Büchele zieht die Sparschraube kräftig an

Freitag, 28.10.2016 15:00 von

Hartes Sparprogramm bei Linde: Nach der geplatzten Fusion mit Praxair (Praxair Aktie) muss der Gasekonzern kürzer treten: 550 Millionen Euro pro Jahr sollen gespart werden. Der Stellenabbau dürfte kräftig ausfallen.
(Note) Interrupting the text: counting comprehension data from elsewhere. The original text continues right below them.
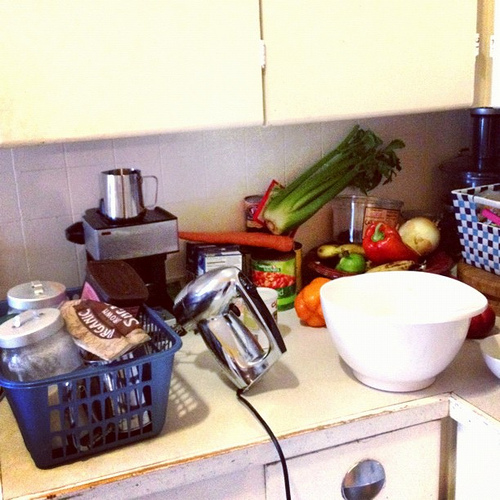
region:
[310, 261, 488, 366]
white bowl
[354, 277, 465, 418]
white bowl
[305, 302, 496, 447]
white bowl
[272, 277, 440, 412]
white bowl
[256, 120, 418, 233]
the vegetable is green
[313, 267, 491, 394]
a big white bowl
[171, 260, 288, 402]
this is a kettle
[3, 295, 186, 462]
this is a basket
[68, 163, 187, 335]
this is a coffee maker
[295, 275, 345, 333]
this is yellow pepper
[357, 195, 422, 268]
this is red pepper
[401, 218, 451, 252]
this is a white onion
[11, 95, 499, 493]
this a kitchen counter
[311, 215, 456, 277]
these are vegetables in a tray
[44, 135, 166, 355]
silver coffee maker on counter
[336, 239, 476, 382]
white bowl on the counter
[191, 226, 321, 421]
silver mixer on counter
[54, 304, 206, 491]
blue basket on the counter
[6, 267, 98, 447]
jars inside basket on counter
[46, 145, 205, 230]
silver coffee mug on top of coffee maker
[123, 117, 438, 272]
celery in background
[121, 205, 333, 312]
carrots on top of boxes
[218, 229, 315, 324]
diced tomatoes in a can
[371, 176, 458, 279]
red pepper and onion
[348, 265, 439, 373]
Large white bowl on counter top.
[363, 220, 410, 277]
Red pepper sitting in bowl.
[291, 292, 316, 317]
Orange pepper on counter.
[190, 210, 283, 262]
Large orange carrot on counter.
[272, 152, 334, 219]
Green celery on counter.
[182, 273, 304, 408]
Silver hand mixer on counter.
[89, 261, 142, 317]
Brown lid on container.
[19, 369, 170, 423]
Blue basket sitting on counter.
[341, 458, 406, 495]
Silver handle on drawer.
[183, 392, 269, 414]
Counter top is white.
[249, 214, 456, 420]
the bowl is white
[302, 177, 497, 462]
the bowl is white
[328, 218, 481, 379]
the bowl is white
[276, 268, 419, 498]
the bowl is white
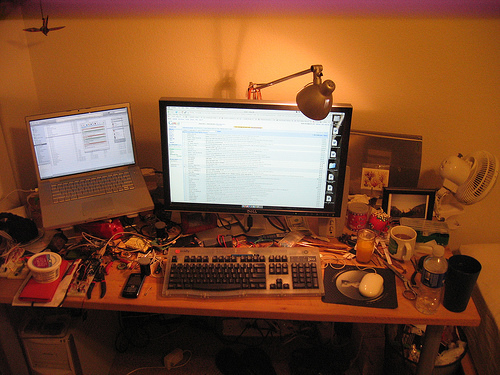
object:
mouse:
[358, 271, 385, 296]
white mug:
[387, 224, 418, 260]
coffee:
[392, 233, 412, 241]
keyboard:
[161, 247, 326, 300]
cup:
[441, 253, 481, 313]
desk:
[0, 190, 482, 373]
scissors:
[382, 261, 420, 300]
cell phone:
[122, 272, 145, 299]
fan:
[434, 149, 499, 229]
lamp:
[246, 64, 336, 121]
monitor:
[158, 96, 352, 218]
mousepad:
[320, 263, 398, 310]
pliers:
[86, 264, 108, 299]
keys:
[274, 278, 282, 283]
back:
[440, 151, 497, 203]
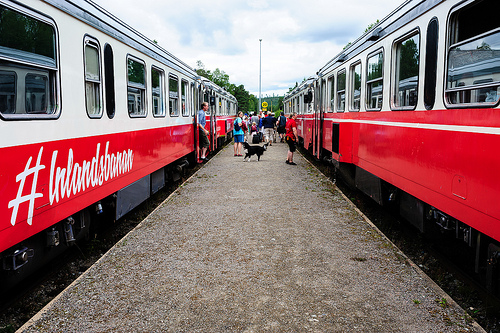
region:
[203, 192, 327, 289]
the ground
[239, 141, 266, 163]
a dog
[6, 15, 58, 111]
windows on the train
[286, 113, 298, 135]
a person wearing a red shirt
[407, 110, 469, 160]
the train is red and white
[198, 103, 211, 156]
man getting off the train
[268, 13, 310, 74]
the cloud in the sky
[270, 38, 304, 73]
the cloud is white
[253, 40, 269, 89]
a pole in the sky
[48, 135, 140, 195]
writing on the train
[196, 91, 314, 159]
people standing in between two trains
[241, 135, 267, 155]
a dog on the ground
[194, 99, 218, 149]
a man stepping off the train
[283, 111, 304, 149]
a person in a red shirt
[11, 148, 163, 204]
writing on the train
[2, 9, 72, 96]
a window of the train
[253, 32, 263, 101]
a street lamp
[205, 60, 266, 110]
large trees in the background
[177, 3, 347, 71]
a cloudy blue sky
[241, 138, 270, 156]
a black and white dog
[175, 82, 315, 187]
people at the train station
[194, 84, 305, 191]
people at the train station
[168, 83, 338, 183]
people at the train station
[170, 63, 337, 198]
people at the train station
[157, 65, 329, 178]
people at the train station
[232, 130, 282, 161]
the dog is black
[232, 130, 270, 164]
the dog is black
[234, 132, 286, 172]
the dog is black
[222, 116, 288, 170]
the dog is black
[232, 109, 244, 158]
a person standing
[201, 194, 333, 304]
the ground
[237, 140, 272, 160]
a dog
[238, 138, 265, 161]
the dog is standing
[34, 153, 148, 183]
writing on the bus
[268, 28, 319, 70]
clouds in the sky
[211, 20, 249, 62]
the clouds are white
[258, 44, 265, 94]
a pole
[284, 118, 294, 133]
a women wearing red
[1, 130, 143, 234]
logo on side of train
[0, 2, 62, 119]
passenger window on red and white train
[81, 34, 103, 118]
passenger window on red and white train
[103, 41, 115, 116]
passenger window on red and white train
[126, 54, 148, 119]
passenger window on red and white train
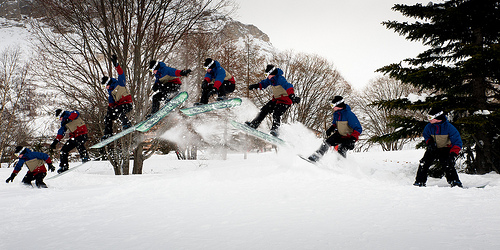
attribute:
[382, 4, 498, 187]
tree guy — pine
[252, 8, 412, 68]
sky — gray 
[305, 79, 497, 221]
snowboarder — Snowboarder's , white 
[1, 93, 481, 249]
hill — up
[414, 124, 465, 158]
jacket — man's, brown , blue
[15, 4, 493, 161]
sky — gray 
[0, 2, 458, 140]
sky — blue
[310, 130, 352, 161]
skipants — black 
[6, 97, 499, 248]
snow — spitting swirling white 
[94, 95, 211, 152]
snowboard — light green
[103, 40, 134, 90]
arm — raised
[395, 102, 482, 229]
hat — black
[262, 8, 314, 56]
clouds — white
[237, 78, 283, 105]
arm — raised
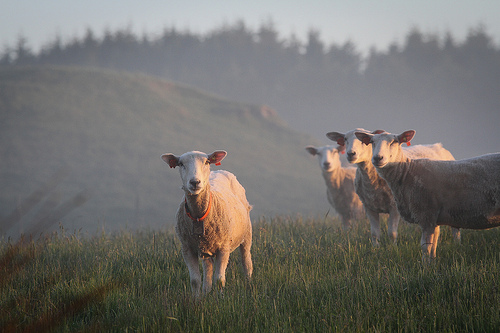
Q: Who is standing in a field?
A: Four goats.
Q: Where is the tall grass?
A: In a field.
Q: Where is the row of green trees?
A: Behind the hill.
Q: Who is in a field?
A: A goat.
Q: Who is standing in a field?
A: A white goat.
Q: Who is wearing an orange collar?
A: A sheep.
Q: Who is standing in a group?
A: Three sheep.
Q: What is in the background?
A: Trees.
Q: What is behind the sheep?
A: A hill.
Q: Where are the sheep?
A: In a field.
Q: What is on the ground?
A: Grass.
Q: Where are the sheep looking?
A: At the camera.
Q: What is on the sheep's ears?
A: Tags.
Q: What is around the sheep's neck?
A: A collar.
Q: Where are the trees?
A: Behind the hill.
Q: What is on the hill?
A: Grass.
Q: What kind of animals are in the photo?
A: Sheep.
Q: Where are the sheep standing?
A: On grass.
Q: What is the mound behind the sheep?
A: A hill.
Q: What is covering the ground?
A: Tall grass.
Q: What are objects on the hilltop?
A: Trees.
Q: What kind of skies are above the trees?
A: Gray.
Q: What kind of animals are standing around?
A: Four sheep.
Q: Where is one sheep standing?
A: Alone.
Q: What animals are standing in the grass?
A: Four sheep.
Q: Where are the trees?
A: In the distance.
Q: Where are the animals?
A: In the field.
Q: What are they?
A: Sheep.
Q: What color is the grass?
A: Green.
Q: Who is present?
A: Nobody.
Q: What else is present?
A: Grass.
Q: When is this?
A: Daytime.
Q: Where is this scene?
A: Outdoor in a mountainous region.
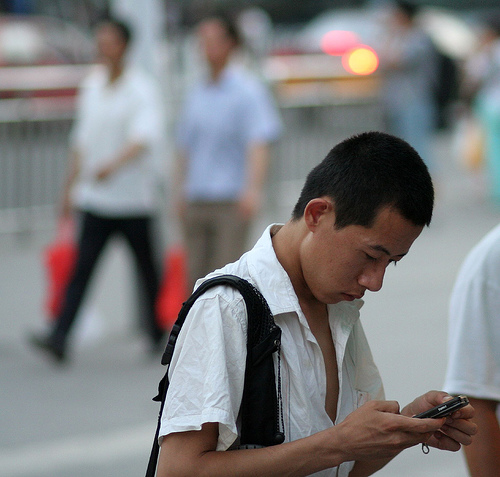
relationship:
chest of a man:
[291, 295, 348, 432] [148, 137, 445, 474]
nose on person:
[361, 266, 387, 296] [150, 129, 477, 474]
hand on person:
[333, 392, 440, 466] [150, 129, 477, 474]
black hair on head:
[288, 125, 438, 233] [290, 125, 435, 305]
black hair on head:
[93, 15, 131, 51] [86, 13, 134, 65]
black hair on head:
[197, 11, 242, 46] [190, 11, 242, 68]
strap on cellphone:
[418, 440, 428, 452] [409, 394, 469, 425]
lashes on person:
[391, 257, 399, 264] [150, 129, 477, 474]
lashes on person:
[364, 255, 377, 260] [150, 129, 477, 474]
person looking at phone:
[150, 129, 477, 474] [421, 395, 466, 417]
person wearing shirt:
[150, 129, 477, 474] [156, 220, 389, 475]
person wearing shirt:
[174, 9, 324, 284] [176, 63, 294, 207]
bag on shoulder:
[162, 276, 289, 472] [135, 239, 321, 417]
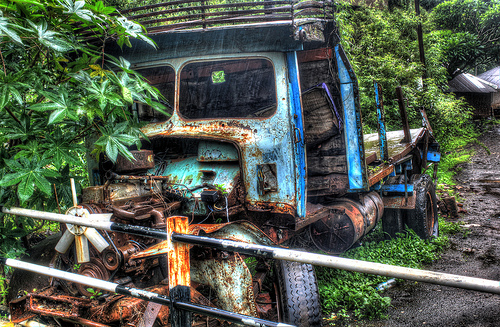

Linde-Chef Wolfgang Büchele verpasst dem Gasekonzern wenige Monate vor seinem Abgang einen harten Sparkurs. Ab 2019 sollen die Münchner nach der geplatzten Fusion mit dem US-Rivalen Praxair jährlich 550 Millionen Euro einsparen, 370 Millionen Euro mehr als bisher geplant. "Unsere klare Vision ist, Linde (Linde Aktie) langfristig und nachhaltig zu einem der profitabelsten und präferierten Anbieter im Industriegase- und Engineering-Geschäft auszubauen", sagte Büchele, der Ende April seinen Posten räumt, am Freitag.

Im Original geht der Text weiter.